Here is an alternate version that uses the more accurate approach.

keras_model = tf.keras.Model(inputs=[feature], outputs=[output, dense2])
model = dc.models.KerasModel(keras_model, dc.models.losses.SoftmaxCrossEntropy(), output_types=['prediction', 'loss'])

This tf.keras.Model outputs two different values: output and dense2. When we create the dc.models.KerasModel, we specify the output_types argument to tell it how to interpret each of the outputs. The first one has type 'prediction', so it will be returned by predict(). The second one has type 'loss', so it will be passed to the loss function. This allows the loss to be computed based on different values than the ones returned by predict().

The Road to TensorFlow 2

You probably know that TensorFlow 2 has just been released, and that it makes huge changes in how you create and use models. A major focus of DeepChem 2.3 is to lay the groundwork for that transition.

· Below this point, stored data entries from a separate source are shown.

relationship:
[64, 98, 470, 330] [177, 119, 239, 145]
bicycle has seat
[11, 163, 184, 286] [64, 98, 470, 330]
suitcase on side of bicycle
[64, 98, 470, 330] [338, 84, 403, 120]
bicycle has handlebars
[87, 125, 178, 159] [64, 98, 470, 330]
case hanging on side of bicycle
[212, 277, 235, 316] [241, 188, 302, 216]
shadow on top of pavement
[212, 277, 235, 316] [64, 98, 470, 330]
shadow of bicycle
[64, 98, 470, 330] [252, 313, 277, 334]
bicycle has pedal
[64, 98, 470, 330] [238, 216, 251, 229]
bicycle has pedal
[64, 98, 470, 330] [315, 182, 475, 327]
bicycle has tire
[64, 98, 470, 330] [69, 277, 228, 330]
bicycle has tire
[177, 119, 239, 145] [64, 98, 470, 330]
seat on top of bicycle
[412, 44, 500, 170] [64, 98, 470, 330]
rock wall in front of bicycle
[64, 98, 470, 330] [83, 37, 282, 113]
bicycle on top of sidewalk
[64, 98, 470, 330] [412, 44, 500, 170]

To be clear, DeepChem 2.3 is still written for TensorFlow 1 (more specifically, 1.14). Given the size of the changes in TensorFlow 2, we expect many people will continue to use 1.x for a long time to come. DeepChem 2.3 is intended to be a stable base for those people to work on.

At the same time, it contains many internal changes in preparation for transitioning to TensorFlow 2 in the next major release. Our goal is that models and code created with DeepChem 2.3 should continue to work in that release. Mostly you shouldn’t need to worry about the details of those changes. But if you have been wondering about our plans for TensorFlow 2 support, be assured that we are already at work on it!